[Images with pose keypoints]

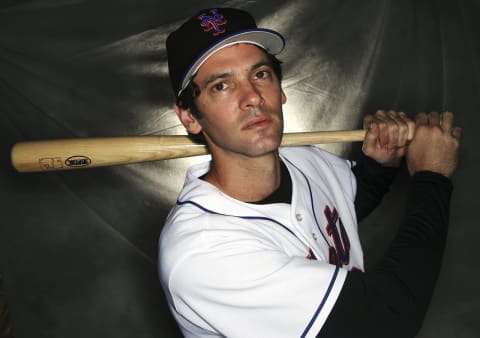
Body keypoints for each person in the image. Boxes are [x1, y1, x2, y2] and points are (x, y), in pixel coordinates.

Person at [158, 7, 461, 338]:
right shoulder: (203, 255)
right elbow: (385, 319)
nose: (253, 98)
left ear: (280, 88)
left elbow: (337, 212)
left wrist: (380, 165)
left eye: (259, 74)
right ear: (188, 116)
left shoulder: (301, 159)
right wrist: (432, 176)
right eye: (221, 86)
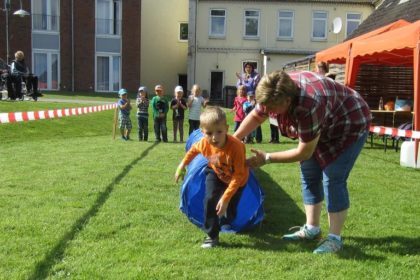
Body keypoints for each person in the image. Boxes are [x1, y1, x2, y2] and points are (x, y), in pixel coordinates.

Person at [234, 70, 371, 254]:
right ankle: (312, 229)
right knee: (309, 172)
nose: (270, 112)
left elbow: (304, 152)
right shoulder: (272, 89)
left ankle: (334, 239)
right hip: (324, 121)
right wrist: (233, 141)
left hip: (349, 123)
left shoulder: (309, 104)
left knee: (333, 177)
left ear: (288, 101)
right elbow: (258, 115)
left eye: (273, 109)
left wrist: (267, 158)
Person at [175, 106, 249, 248]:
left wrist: (226, 198)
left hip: (237, 180)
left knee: (230, 211)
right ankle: (212, 236)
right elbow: (192, 151)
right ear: (202, 132)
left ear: (227, 129)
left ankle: (227, 220)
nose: (214, 138)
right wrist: (181, 165)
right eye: (209, 133)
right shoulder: (203, 143)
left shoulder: (236, 147)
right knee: (210, 199)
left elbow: (238, 175)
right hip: (215, 173)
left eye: (219, 132)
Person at [236, 62, 262, 143]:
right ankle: (247, 137)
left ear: (252, 68)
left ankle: (258, 138)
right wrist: (241, 79)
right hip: (245, 99)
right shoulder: (243, 76)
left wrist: (246, 80)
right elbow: (238, 86)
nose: (248, 68)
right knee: (246, 119)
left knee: (256, 118)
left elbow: (256, 87)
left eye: (250, 67)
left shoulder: (256, 76)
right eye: (246, 67)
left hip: (254, 99)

*TASK DIRECTIONS*.
Every line of the data above should be quoted exactly. Omit the pictures.

*RESULT OF THIS EXERCISE*.
Body keypoints for each person in the image. Boxes are [x1, y1, x2, y2] and points are (x, y), in pixel coordinates.

Person at [158, 7, 461, 338]:
right shoulder: (203, 255)
right elbow: (385, 319)
nose: (253, 98)
left ear: (280, 88)
left elbow: (337, 212)
left wrist: (380, 165)
left eye: (259, 74)
right ear: (188, 116)
left shoulder: (301, 159)
right wrist: (432, 176)
right eye: (221, 86)
Body keypoints for each person in the image. Boxes are [x1, y1, x2, y2] and points are (x, y), in pixel coordinates.

Person at [234, 70, 371, 254]:
right ankle: (312, 229)
right knee: (309, 172)
nose: (270, 112)
left elbow: (304, 152)
right shoulder: (272, 89)
left ankle: (334, 239)
right hip: (324, 121)
right wrist: (233, 141)
left hip: (349, 123)
left shoulder: (309, 104)
left knee: (333, 177)
left ear: (288, 101)
right elbow: (258, 115)
left eye: (273, 109)
left wrist: (267, 158)
Person at [175, 106, 249, 248]:
left wrist: (226, 198)
left hip: (237, 180)
left knee: (230, 211)
right ankle: (212, 236)
right elbow: (192, 151)
right ear: (202, 132)
left ear: (227, 129)
left ankle: (227, 220)
nose: (214, 138)
right wrist: (181, 165)
right eye: (209, 133)
right shoulder: (203, 143)
left shoulder: (236, 147)
right knee: (210, 199)
left elbow: (238, 175)
right hip: (215, 173)
left eye: (219, 132)
Person at [236, 62, 262, 143]:
right ankle: (247, 137)
left ear: (252, 68)
left ankle: (258, 138)
right wrist: (241, 79)
right hip: (245, 99)
right shoulder: (243, 76)
left wrist: (246, 80)
right elbow: (238, 86)
nose: (248, 68)
right knee: (246, 119)
left knee: (256, 118)
left elbow: (256, 87)
left eye: (250, 67)
left shoulder: (256, 76)
right eye: (246, 67)
left hip: (254, 99)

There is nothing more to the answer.